── SOURCE PASSAGE ──

A Divided Partnership

Because of Rosenthal's success mobilizing union voters while at the AFL-CIO, labor leaders agreed to fund a new initiative, Partnership for America's Families, that he would direct, using $20 million to mobilize voters. But last summer, within a few months of its formation, the new effort was dissolving in a spasm of acrimony between two powerful union bosses, Stern and Gerald McEntee, president of the American Federation of State, County and Municipal Employees. The partnership's entire board abruptly resigned. McEntee charged that Rosenthal "failed to win the support of key labor unions and leaders and other constituency organizations."

Then a prominent black union leader attacked Rosenthal, saying his leadership amounted to "paternalism."

"We have told Mr. Rosenthal and his organization where he could go and what he could do," AFSCME Treasurer Bill Lucy said in a press release. The issue "is about who will decide how the black community will be involved in its own politics." Oscar Sanchez, then head of the Labor Council for Latin American Advancement, chimed in that Rosenthal, as the AFL-CIO political director, "was not sympathetic to the causes of the minority community."

"This is one of the criticisms that will haunt him for life," says Brazile, who is black. She jumped to Rosenthal's defense, taking him to meet with members of the Congressional Black Caucus. Rosenthal is no racist, she says.

───
── EXTRACTED RECORDS ──

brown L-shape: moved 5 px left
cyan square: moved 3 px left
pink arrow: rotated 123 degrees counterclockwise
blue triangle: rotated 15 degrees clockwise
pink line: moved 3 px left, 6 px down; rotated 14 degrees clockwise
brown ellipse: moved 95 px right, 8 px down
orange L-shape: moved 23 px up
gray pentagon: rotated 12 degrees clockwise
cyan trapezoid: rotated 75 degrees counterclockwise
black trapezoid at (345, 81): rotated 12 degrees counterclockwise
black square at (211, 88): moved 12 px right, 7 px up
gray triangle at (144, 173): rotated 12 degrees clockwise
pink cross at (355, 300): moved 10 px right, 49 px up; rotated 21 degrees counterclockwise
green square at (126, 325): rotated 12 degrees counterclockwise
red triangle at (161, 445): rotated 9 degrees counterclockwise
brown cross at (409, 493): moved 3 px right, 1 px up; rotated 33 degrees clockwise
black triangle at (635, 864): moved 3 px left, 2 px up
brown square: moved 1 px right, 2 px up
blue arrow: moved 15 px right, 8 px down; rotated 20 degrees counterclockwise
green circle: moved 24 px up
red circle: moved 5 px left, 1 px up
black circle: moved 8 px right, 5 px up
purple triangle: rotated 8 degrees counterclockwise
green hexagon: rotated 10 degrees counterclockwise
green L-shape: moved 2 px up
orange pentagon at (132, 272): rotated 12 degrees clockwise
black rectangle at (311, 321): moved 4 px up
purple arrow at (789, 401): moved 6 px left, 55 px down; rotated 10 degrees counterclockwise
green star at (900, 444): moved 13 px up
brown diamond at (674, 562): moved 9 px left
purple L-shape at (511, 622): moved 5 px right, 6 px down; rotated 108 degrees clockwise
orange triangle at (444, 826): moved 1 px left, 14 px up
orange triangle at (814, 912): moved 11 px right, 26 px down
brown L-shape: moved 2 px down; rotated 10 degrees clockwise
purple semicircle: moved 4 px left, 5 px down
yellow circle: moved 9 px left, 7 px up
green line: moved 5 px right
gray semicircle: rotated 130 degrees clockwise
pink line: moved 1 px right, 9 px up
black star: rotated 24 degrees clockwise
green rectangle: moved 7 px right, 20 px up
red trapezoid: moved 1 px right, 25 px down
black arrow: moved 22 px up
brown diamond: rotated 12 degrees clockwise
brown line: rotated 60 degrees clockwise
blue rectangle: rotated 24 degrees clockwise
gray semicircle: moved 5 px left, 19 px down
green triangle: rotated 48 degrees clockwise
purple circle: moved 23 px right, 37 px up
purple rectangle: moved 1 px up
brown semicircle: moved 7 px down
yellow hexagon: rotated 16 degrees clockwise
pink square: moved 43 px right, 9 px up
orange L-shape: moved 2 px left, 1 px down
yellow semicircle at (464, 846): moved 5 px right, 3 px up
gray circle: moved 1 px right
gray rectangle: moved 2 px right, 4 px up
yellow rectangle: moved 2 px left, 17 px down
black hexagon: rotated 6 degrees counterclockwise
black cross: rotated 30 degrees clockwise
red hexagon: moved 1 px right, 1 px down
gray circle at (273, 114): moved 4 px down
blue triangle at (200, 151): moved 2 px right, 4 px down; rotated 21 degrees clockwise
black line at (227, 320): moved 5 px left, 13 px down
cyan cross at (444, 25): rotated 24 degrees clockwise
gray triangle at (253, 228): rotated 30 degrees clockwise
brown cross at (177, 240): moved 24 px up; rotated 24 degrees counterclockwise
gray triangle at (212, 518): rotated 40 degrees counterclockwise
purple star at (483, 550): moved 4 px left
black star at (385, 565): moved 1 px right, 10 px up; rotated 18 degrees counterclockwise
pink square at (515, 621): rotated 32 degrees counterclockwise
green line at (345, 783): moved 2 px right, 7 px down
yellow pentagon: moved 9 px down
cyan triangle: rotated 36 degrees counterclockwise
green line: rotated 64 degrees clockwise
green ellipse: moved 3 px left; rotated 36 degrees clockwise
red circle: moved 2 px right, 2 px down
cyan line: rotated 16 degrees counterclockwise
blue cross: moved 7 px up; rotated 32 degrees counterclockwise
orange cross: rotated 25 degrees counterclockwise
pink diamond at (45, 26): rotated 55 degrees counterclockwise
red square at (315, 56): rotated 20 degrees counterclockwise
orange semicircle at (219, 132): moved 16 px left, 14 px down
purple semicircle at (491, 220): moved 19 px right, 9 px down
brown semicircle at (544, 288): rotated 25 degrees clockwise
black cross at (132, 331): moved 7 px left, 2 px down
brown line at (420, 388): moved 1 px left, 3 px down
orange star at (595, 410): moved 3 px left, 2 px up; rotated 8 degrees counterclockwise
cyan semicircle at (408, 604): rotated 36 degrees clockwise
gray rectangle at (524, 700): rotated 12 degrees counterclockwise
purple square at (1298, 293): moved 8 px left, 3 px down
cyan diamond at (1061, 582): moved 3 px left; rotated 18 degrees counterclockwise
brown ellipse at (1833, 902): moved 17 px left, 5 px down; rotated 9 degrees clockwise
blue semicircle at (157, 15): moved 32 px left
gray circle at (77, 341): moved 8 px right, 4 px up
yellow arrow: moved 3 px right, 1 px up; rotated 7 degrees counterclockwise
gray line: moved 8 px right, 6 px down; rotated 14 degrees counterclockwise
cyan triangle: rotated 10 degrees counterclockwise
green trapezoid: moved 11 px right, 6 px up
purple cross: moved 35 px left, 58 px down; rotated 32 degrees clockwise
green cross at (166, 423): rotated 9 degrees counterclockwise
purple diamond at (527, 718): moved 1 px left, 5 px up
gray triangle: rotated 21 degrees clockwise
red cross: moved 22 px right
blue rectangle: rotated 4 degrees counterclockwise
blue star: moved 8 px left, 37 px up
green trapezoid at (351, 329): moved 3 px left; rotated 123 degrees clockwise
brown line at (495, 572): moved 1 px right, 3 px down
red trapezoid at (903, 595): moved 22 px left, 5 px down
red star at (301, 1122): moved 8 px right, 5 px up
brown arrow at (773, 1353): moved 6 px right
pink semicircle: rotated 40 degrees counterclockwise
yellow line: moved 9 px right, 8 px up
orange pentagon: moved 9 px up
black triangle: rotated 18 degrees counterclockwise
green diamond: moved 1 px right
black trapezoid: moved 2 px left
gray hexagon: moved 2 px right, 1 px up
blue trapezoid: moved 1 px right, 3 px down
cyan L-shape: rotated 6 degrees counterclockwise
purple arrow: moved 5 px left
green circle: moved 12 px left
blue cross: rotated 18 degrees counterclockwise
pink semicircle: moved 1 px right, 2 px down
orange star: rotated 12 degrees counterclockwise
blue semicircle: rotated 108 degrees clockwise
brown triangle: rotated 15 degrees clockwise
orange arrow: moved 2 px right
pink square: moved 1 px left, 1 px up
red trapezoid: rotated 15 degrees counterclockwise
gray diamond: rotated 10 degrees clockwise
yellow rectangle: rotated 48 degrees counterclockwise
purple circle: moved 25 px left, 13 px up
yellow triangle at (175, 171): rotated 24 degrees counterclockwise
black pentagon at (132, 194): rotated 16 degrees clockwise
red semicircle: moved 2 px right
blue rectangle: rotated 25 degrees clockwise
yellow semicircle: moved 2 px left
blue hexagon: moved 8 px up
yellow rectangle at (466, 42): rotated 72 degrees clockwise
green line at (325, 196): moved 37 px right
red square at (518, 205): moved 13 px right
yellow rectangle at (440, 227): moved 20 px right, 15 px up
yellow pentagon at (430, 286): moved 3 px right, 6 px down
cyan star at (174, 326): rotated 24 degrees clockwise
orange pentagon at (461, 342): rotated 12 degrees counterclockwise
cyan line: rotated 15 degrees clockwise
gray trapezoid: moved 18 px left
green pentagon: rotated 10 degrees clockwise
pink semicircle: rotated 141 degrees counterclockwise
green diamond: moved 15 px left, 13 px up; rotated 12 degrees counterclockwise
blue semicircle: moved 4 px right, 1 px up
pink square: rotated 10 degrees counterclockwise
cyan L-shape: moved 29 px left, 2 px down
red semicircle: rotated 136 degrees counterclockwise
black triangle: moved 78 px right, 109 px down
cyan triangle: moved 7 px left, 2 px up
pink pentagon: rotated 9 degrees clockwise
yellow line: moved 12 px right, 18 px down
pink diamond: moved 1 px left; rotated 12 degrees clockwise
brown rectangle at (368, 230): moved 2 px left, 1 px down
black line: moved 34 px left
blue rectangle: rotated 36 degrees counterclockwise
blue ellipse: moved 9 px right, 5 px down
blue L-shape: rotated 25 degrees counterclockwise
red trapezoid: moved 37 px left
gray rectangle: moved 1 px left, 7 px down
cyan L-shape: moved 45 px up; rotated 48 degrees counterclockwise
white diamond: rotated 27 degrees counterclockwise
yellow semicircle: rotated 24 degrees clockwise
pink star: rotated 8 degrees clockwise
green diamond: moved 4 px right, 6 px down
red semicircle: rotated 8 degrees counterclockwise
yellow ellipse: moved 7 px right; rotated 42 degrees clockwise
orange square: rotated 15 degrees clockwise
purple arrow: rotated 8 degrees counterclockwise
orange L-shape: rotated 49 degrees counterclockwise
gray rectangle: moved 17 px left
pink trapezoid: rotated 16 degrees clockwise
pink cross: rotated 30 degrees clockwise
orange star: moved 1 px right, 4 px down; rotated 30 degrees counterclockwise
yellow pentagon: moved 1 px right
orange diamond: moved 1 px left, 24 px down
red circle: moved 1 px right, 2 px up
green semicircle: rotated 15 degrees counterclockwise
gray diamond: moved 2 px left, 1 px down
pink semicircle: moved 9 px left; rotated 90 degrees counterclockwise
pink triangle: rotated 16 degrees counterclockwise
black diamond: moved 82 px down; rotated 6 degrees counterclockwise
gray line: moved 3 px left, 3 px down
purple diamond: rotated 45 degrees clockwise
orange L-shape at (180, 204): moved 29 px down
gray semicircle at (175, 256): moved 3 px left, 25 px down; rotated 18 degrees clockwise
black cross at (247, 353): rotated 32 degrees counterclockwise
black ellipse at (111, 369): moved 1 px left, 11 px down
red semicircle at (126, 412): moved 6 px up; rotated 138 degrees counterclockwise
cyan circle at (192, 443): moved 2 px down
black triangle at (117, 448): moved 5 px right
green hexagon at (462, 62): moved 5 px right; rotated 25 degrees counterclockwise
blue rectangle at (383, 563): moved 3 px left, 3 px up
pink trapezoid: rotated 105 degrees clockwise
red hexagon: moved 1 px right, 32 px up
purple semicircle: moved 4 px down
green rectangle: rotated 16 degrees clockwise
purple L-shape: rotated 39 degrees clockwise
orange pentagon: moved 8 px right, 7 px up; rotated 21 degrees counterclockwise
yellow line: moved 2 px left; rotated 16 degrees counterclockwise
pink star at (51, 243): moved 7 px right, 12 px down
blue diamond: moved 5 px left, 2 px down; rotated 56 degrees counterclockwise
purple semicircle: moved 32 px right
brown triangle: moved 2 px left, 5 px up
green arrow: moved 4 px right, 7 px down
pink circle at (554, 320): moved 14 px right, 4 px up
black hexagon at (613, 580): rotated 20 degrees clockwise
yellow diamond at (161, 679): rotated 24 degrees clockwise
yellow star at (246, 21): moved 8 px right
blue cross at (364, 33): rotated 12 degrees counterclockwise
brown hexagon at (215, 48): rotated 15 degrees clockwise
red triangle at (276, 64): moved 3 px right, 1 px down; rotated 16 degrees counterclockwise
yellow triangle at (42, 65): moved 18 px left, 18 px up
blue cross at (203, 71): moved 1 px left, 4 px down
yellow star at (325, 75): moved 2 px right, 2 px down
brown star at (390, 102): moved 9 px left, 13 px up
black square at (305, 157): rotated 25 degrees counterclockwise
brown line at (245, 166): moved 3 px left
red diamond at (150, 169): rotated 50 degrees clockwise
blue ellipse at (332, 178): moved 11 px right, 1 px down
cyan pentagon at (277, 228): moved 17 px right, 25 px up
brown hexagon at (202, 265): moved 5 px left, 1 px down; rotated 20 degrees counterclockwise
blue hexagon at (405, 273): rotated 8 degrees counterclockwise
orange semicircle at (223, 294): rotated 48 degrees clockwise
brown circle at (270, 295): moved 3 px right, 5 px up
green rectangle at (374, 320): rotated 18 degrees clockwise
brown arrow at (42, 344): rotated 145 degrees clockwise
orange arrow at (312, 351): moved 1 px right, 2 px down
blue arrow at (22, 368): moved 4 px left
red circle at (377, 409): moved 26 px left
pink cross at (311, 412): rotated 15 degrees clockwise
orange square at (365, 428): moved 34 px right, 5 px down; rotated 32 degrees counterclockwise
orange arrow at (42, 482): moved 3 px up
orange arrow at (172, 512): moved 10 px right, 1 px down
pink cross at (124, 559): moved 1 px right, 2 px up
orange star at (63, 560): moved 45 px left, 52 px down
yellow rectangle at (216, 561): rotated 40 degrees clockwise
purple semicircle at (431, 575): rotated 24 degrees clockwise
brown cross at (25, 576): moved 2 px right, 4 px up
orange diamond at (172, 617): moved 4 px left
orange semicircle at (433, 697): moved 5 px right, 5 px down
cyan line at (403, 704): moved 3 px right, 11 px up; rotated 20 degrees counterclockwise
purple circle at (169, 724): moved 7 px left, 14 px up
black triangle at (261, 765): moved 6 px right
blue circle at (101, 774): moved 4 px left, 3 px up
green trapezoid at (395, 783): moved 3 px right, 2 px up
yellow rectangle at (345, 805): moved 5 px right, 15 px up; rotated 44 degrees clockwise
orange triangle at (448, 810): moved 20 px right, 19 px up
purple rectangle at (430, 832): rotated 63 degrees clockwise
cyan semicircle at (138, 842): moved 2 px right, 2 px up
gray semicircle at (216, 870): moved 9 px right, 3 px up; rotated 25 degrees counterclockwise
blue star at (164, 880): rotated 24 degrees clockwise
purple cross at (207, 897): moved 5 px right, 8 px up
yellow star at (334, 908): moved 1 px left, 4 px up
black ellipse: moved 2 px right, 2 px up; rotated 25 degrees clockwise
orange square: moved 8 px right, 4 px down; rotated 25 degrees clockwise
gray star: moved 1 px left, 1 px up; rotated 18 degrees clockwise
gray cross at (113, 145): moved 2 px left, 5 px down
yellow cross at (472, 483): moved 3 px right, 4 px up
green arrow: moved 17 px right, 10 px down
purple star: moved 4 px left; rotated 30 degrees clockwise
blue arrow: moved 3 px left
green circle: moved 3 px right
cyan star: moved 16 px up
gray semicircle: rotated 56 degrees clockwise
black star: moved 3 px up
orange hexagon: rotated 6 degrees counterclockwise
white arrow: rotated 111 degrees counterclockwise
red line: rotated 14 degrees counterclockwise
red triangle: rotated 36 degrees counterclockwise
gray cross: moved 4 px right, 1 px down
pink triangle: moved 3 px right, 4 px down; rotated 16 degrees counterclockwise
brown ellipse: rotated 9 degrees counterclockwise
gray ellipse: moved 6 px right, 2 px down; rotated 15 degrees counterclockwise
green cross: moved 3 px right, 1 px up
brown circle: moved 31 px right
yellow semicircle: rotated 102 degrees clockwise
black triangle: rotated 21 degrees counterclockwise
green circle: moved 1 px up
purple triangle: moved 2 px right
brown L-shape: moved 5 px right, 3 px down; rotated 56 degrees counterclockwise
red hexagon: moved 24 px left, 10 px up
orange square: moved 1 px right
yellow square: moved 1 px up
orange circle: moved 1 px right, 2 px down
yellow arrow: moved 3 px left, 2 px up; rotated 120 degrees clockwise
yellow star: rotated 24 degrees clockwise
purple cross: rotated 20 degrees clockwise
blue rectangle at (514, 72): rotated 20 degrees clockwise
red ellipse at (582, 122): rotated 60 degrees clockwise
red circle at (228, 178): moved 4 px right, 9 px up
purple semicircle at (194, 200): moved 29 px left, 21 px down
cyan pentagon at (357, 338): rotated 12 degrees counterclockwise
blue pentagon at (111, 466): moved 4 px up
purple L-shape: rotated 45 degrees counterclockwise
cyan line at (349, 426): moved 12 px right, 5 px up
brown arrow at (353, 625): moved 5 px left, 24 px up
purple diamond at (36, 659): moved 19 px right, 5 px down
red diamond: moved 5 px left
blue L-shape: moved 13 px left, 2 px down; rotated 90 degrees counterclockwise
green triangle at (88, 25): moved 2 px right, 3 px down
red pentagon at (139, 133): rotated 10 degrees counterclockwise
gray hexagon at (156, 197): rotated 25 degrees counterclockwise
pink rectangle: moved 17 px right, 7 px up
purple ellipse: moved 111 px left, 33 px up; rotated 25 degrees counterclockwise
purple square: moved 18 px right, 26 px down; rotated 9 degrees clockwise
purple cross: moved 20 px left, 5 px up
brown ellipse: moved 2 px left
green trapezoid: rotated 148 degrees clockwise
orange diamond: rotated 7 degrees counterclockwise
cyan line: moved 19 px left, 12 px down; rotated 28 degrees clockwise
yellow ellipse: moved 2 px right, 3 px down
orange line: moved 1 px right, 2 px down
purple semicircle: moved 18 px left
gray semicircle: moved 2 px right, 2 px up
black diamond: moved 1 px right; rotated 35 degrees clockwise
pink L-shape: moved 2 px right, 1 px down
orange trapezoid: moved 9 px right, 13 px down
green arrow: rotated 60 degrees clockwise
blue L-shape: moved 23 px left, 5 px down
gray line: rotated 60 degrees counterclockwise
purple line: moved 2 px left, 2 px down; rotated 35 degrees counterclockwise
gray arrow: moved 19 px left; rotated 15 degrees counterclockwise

───

▶ EXERCISES:
• A. Revise the stretch of the passage on the divided partnership from "Then a prominent" through "racist, she says.", replacing "press release" with "public statement".
• B. Express the rows, from the start of the rows through the line containing "purple L-shape at", as a Markdown table with the columns Num and Line. Give each line its number, and leave out blank lines.
The passage and the rows come from unrelated sources.

▶ ANSWERS GIVEN:
• A.
Then a prominent black union leader attacked Rosenthal, saying his leadership amounted to "paternalism."

"We have told Mr. Rosenthal and his organization where he could go and what he could do," AFSCME Treasurer Bill Lucy said in a public statement. The issue "is about who will decide how the black community will be involved in its own politics." Oscar Sanchez, then head of the Labor Council for Latin American Advancement, chimed in that Rosenthal, as the AFL-CIO political director, "was not sympathetic to the causes of the minority community."

"This is one of the criticisms that will haunt him for life," says Brazile, who is black. She jumped to Rosenthal's defense, taking him to meet with members of the Congressional Black Caucus. Rosenthal is no racist, she says.

• B.
| Num | Line |
|---|---|
| 1 | brown L-shape: moved 5 px left |
| 2 | cyan square: moved 3 px left |
| 3 | pink arrow: rotated 123 degrees counterclockwise |
| 4 | blue triangle: rotated 15 degrees clockwise |
| 5 | pink line: moved 3 px left, 6 px down; rotated 14 degrees clockwise |
| 6 | brown ellipse: moved 95 px right, 8 px down |
| 7 | orange L-shape: moved 23 px up |
| 8 | gray pentagon: rotated 12 degrees clockwise |
| 9 | cyan trapezoid: rotated 75 degrees counterclockwise |
| 10 | black trapezoid at (345, 81): rotated 12 degrees counterclockwise |
| 11 | black square at (211, 88): moved 12 px right, 7 px up |
| 12 | gray triangle at (144, 173): rotated 12 degrees clockwise |
| 13 | pink cross at (355, 300): moved 10 px right, 49 px up; rotated 21 degrees counterclockwise |
| 14 | green square at (126, 325): rotated 12 degrees counterclockwise |
| 15 | red triangle at (161, 445): rotated 9 degrees counterclockwise |
| 16 | brown cross at (409, 493): moved 3 px right, 1 px up; rotated 33 degrees clockwise |
| 17 | black triangle at (635, 864): moved 3 px left, 2 px up |
| 18 | brown square: moved 1 px right, 2 px up |
| 19 | blue arrow: moved 15 px right, 8 px down; rotated 20 degrees counterclockwise |
| 20 | green circle: moved 24 px up |
| 21 | red circle: moved 5 px left, 1 px up |
| 22 | black circle: moved 8 px right, 5 px up |
| 23 | purple triangle: rotated 8 degrees counterclockwise |
| 24 | green hexagon: rotated 10 degrees counterclockwise |
| 25 | green L-shape: moved 2 px up |
| 26 | orange pentagon at (132, 272): rotated 12 degrees clockwise |
| 27 | black rectangle at (311, 321): moved 4 px up |
| 28 | purple arrow at (789, 401): moved 6 px left, 55 px down; rotated 10 degrees counterclockwise |
| 29 | green star at (900, 444): moved 13 px up |
| 30 | brown diamond at (674, 562): moved 9 px left |
| 31 | purple L-shape at (511, 622): moved 5 px right, 6 px down; rotated 108 degrees clockwise |